As long as the world’s weapons merchants continue to get fat selling materiel to anyone with the ready cash, factions will be able to wage war. This includes United States business interests as well. Pull that plug first and you may have a beginning. There’s so much energy behind the efforts to control the spread of nuclear technology, but in the world of conventional weaponry, it is business as usual.
I remember it very well, D__.
You’re certainly right about the weapons business.
In response to Josh’s last comment, I was thinking that despite the best efforts of good persons like himself and Webster Brooks, that it will probably take some worldwide cataclysm to bring the people of this planet together.
We in this country tend to take the parochial view that the meta-brain of the internet ‘thinks’ in English, but already the number of non-English speakers using it surpasses the number of English speaking users.

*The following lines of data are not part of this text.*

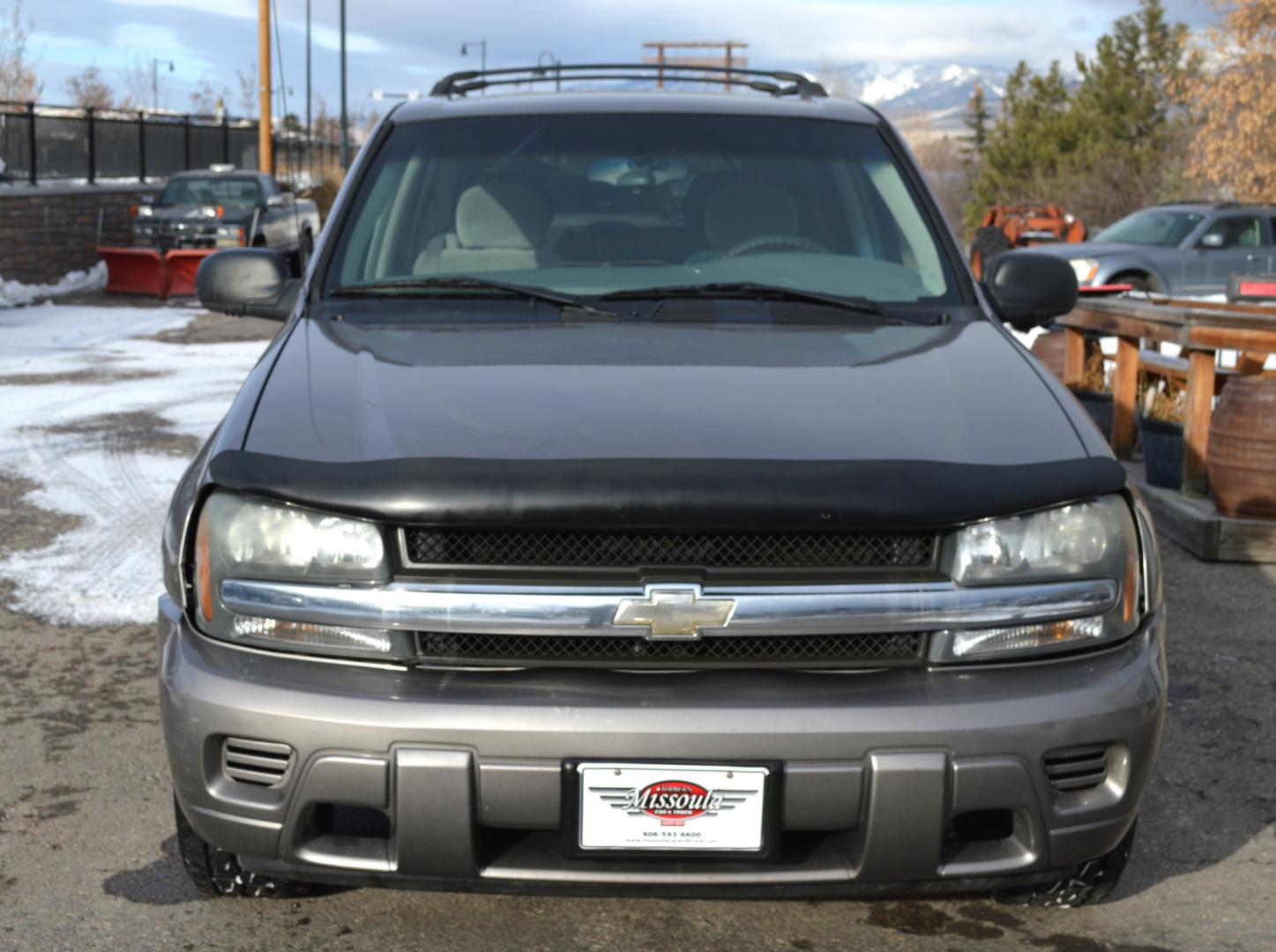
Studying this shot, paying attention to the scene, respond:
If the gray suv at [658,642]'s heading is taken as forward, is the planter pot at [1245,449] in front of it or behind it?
behind

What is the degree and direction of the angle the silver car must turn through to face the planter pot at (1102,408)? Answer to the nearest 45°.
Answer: approximately 45° to its left

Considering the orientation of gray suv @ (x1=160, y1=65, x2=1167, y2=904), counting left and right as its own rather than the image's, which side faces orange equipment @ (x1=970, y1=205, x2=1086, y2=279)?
back

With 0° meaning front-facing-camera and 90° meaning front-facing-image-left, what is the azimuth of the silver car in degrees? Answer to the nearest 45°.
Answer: approximately 45°

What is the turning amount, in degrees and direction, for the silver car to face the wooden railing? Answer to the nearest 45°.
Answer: approximately 45° to its left

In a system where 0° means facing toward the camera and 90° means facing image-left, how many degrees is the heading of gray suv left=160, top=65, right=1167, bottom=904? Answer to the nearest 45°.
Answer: approximately 0°

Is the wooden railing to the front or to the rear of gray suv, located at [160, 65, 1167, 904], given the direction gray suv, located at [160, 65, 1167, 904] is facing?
to the rear

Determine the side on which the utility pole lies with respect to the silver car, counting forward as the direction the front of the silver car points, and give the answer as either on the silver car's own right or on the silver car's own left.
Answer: on the silver car's own right

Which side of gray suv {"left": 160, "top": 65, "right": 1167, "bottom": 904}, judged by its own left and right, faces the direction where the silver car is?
back
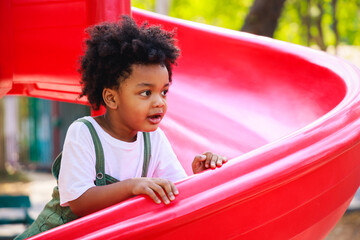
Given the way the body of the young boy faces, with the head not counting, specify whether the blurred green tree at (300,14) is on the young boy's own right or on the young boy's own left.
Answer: on the young boy's own left

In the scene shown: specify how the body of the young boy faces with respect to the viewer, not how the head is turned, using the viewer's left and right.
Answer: facing the viewer and to the right of the viewer
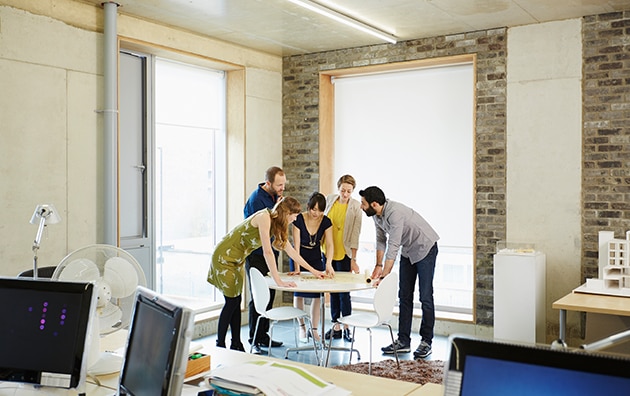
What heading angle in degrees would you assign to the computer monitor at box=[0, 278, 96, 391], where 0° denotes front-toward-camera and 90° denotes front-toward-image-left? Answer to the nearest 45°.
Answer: approximately 45°

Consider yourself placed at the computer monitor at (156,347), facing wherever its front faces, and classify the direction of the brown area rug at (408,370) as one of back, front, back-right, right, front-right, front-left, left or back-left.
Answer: back

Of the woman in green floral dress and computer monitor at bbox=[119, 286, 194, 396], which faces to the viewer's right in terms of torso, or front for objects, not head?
the woman in green floral dress

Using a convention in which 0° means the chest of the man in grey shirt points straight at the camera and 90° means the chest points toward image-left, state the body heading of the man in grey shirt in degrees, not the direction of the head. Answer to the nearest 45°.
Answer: approximately 90°

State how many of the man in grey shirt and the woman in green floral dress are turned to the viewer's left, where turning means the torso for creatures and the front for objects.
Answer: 1

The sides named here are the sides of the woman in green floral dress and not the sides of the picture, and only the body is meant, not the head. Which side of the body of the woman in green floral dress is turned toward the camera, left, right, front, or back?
right

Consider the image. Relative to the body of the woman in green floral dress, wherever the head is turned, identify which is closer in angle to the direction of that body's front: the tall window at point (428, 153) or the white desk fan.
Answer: the tall window

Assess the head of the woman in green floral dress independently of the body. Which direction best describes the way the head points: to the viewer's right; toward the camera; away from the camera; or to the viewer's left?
to the viewer's right

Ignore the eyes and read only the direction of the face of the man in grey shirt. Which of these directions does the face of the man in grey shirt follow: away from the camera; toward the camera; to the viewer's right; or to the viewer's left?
to the viewer's left

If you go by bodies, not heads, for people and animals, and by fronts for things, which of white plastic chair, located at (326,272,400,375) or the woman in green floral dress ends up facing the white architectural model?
the woman in green floral dress

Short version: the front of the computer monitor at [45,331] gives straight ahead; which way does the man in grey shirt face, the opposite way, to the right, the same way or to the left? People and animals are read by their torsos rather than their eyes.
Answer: to the right

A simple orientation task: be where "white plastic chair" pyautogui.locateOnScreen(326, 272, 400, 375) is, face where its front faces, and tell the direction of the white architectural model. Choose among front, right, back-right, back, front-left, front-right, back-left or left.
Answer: back-right

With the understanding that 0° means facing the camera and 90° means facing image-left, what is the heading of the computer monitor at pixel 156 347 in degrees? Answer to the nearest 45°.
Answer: approximately 45°
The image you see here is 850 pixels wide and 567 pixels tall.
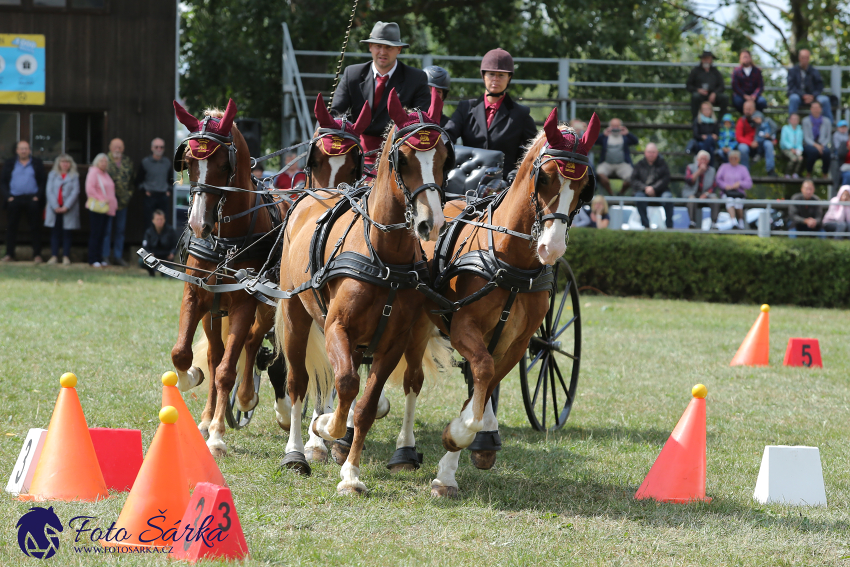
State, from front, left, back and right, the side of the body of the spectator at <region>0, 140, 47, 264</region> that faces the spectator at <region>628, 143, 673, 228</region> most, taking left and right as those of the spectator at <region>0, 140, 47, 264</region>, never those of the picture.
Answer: left

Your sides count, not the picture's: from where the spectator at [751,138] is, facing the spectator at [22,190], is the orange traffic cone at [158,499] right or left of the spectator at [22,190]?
left

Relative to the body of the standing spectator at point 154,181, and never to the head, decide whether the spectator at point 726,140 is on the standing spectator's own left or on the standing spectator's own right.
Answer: on the standing spectator's own left

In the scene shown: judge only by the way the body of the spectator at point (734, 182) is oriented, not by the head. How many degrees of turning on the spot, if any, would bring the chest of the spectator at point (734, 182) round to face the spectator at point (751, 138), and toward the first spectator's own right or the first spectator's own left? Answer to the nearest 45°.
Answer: approximately 180°

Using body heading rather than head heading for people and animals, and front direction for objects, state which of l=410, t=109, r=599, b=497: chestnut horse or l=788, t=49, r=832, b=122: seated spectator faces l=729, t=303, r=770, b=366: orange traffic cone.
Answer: the seated spectator

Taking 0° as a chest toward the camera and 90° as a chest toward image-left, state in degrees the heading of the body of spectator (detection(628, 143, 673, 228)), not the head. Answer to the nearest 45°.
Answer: approximately 0°
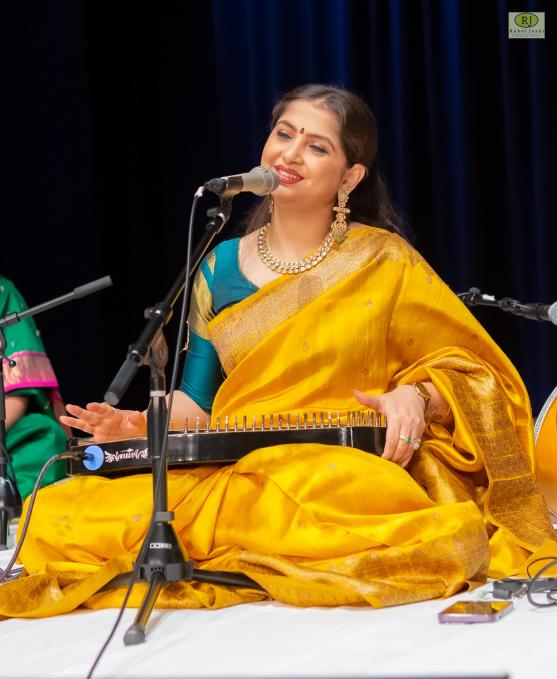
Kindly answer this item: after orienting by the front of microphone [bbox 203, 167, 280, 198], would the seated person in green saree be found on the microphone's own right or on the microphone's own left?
on the microphone's own left

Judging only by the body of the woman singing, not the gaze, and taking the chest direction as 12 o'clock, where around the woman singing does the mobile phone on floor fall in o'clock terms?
The mobile phone on floor is roughly at 10 o'clock from the woman singing.

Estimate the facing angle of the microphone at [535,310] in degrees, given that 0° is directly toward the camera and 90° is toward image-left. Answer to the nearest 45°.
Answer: approximately 270°

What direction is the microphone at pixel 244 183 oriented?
to the viewer's right

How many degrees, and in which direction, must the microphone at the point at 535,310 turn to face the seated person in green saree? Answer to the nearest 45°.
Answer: approximately 135° to its left

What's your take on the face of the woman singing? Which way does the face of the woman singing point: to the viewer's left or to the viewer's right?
to the viewer's left

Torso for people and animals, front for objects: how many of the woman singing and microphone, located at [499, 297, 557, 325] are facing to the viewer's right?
1
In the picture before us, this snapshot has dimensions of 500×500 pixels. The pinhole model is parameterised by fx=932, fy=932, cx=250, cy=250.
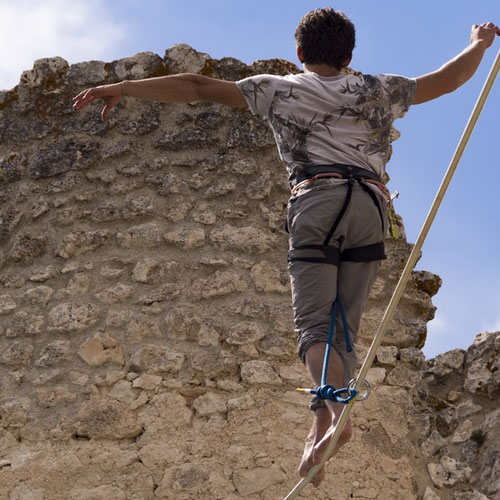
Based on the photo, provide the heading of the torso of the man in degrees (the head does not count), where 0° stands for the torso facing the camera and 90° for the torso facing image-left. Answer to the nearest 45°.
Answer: approximately 180°

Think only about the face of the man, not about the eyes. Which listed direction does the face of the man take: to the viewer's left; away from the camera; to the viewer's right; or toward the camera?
away from the camera
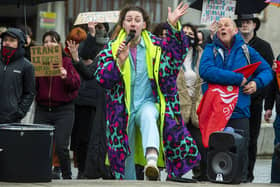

Probably within the next ten years the number of Chinese speakers alone will outrank that of those who speak English.
I hate to think that the U.S.-originated content that users from the rest of the world are most likely to encounter will still be pap about the likes of Jay-Z or Paris Hilton, who are hardly ambassadors of the best we have to offer the world of our culture.
Judging from the way things seem to be unfolding in certain quarters, there is little being sought from ‘our culture’. In fact, it is considered by many to be alien, an anathema to be plowed under and replaced by an order cultivated more in keeping with their own philosphies.
Butto, from that point of view, constituted a clear and present danger to the multitude who see these traditions at risk. Even, to witness the bastardization of conventional teachings such that a father can justify murdering his daughter for eschewing a head scarf.
It’s a kind of Torquemada redux which lends appeal to Huckabee’s arguments for border security, in that the moderates in those quarters apparently have been dumb and silenced by the fear of their own lives.
Have a good year. We look forward to another 365 days of this back and forth….and….Josh will turn 30.
You know what that means to my generation!!
He’s a goner?;-)
Well Vince…..he’s no longer to be trusted….if that means he’s a goner…so be it!